The Watchful Bailiffs

I have been reading Mary Fulbrook’s challenging new book Bystander Society. It is subtitled ‘Conformity and Complicity in Nazi Germany and the Holocaust’, which makes clear what the book is about. This is a forensic historical study of how in the mid to late 1930s the German population as a whole was moved into a position of compliance with the emerging practices of the Nazi regime. Fulbrook understands bystanding as a posture that is socially constructed and capable of undergoing change. At a time when Western populations (in particular) seem to be more and more indifferent to egregious acts of violence and the curbing of peaceful protest, this book is a timely publication. As I recall saying at the very start of the COVID-19 pandemic, if you only act when it is blindingly obvious that you need to do something – then that is the definition of having left it too late.

“And for anyone who, in the aftermath of the Holocaust, wants to give more meaning and content to the oft-repeated refrain ‘never again’, this may suggest many potential points for earlier or more effective intervention. It is, then, vital that we extend our understanding of the historically contingent conditions for the production of a bystander society”.

Fulbrook, Mary, 1951- author. (2023). Bystander society : conformity and complicity in Nazi Germany and the Holocaust. New York, NY :Oxford University Press, p. 399

The most dangerous circumstances steal upon us in such a way that by the time society might be roused to action, the means of action have been disassembled and silenced. Last week’s pantomime in the House of Commons, when something was both done and not done, epitomises a wilful complicity with chaos even while – elsewhere – a society is being dismantled by sustained violence. Distraction is the art of manipulation and deceit. While some bystanders may be innocent, and deprived of any realistic prospect of intervening, other bystanders occupy a role best described as ‘neutral’. These bystanders could do something, or work with others to intervene, but they choose to remain inactive.

Knud Nellemose 1908-1997 Dansk/Danish – Erindring/ Remembrance 1987 in the SMK – Statens Museum for Kunst, Copenhagen

‘Bystanding’ has been identified as a problem in society for a long time. The phrase ‘watchful bailiffs’ comes from the poem ‘A Description of the Morning’ by Jonathan Swift, written in 1709. Many older adults of that time lived with the memory of the English Civil War and a nation torn apart by violence and radical change. Describing the urban twilight of London as it awakes to an unheroic dawn, the poem observes the effects of growing trade, wealth and criminality. Swift describes a society busy sustaining mechanisms where servants are the victims of the powerful; apprentices carry the marks of malnutrition; and the destitute young are sent up chimneys. At the end of the poem, Swift writes:

The watchful bailiffs take their silent stands;
And schoolboys lag with satchels in their hands.

Swift, J. (1879). The Poetical Works of Jonathan Swift (Vol. 1). Houghton, Mifflin,.
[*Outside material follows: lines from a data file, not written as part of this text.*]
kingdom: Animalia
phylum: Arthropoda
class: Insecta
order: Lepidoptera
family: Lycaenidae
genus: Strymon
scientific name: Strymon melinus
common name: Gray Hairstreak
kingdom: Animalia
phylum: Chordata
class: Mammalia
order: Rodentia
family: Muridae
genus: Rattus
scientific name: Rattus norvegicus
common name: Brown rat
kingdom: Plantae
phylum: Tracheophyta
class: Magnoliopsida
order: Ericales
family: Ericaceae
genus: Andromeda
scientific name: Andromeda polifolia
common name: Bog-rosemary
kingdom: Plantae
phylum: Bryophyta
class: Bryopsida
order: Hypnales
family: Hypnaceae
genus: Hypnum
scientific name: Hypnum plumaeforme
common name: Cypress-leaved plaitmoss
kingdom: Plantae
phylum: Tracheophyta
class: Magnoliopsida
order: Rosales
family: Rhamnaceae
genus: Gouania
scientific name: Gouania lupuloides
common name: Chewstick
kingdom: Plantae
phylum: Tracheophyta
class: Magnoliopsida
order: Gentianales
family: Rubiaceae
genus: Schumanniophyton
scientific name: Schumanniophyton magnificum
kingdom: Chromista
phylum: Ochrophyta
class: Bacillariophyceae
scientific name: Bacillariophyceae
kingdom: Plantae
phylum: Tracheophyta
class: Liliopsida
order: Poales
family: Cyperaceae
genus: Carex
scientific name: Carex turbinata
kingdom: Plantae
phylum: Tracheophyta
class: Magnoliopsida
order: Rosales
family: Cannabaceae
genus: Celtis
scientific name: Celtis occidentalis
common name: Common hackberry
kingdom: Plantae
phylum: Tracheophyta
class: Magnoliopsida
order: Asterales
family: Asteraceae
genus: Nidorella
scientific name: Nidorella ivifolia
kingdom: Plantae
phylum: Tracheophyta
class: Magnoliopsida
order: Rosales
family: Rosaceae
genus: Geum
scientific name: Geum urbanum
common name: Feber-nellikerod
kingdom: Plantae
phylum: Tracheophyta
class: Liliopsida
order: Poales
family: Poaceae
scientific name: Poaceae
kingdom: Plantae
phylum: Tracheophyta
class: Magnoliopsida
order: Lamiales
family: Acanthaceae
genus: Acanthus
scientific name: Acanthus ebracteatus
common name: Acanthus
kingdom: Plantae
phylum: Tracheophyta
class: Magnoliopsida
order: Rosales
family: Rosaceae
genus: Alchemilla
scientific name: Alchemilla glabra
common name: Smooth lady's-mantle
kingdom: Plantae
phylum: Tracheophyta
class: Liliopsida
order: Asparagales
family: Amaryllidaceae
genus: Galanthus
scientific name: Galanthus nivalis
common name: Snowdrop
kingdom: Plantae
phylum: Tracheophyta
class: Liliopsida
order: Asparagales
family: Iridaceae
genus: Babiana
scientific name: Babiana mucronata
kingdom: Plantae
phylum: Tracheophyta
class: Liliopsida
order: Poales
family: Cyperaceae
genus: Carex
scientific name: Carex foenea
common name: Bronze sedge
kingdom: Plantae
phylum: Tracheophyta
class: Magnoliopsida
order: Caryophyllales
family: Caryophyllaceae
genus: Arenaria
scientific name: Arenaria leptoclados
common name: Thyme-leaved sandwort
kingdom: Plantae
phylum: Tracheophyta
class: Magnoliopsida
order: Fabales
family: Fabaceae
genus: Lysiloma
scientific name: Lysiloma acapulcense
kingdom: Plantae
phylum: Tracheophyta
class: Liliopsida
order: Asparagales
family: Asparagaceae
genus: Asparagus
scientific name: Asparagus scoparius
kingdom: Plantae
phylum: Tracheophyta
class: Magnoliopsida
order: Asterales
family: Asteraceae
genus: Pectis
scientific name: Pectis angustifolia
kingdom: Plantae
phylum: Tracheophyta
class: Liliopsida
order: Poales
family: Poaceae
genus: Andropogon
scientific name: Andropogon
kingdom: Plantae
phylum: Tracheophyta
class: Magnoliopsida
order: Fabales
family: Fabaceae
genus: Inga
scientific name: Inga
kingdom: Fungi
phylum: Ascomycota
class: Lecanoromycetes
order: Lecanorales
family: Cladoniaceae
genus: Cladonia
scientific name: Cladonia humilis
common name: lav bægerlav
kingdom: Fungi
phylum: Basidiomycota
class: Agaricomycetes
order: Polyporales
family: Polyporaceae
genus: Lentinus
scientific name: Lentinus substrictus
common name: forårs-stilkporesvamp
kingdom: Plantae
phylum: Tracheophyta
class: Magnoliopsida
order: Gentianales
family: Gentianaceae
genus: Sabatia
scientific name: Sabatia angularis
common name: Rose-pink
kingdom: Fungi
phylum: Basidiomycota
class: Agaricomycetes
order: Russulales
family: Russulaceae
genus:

A great deal of harm and inequality is woven into this observation of the early morning. The bailiffs – court attendants – were people of authority to whom the behaviour and conduct of the affluent would be known. Transcripts from trials are often the clearest historic records of people’s behaviour and relationships. It is here, in the courts, that at least some of the underbelly of capitalism could be seen. Yet the bailiffs are silent. Swift’s poem demonstrates the need for change, to end the cycles of exploitation he sees, but the people best placed to enable this are doing (and saying) nothing. They have their place, and watchful complicity comes with rewards.

In every organisation there are people behind those who appear in public. Often these servants of power are the ones who can alter the course of events. They are the people who enact the decision of the leaders and turn the cogs to make things work. Without their active help no regime can enact its policies, whatever these might be, and the ‘bailiffs’ can never be innocent bystanders. For good or ill they share the responsibility for each and every policy that is implemented by those in positions of executive power.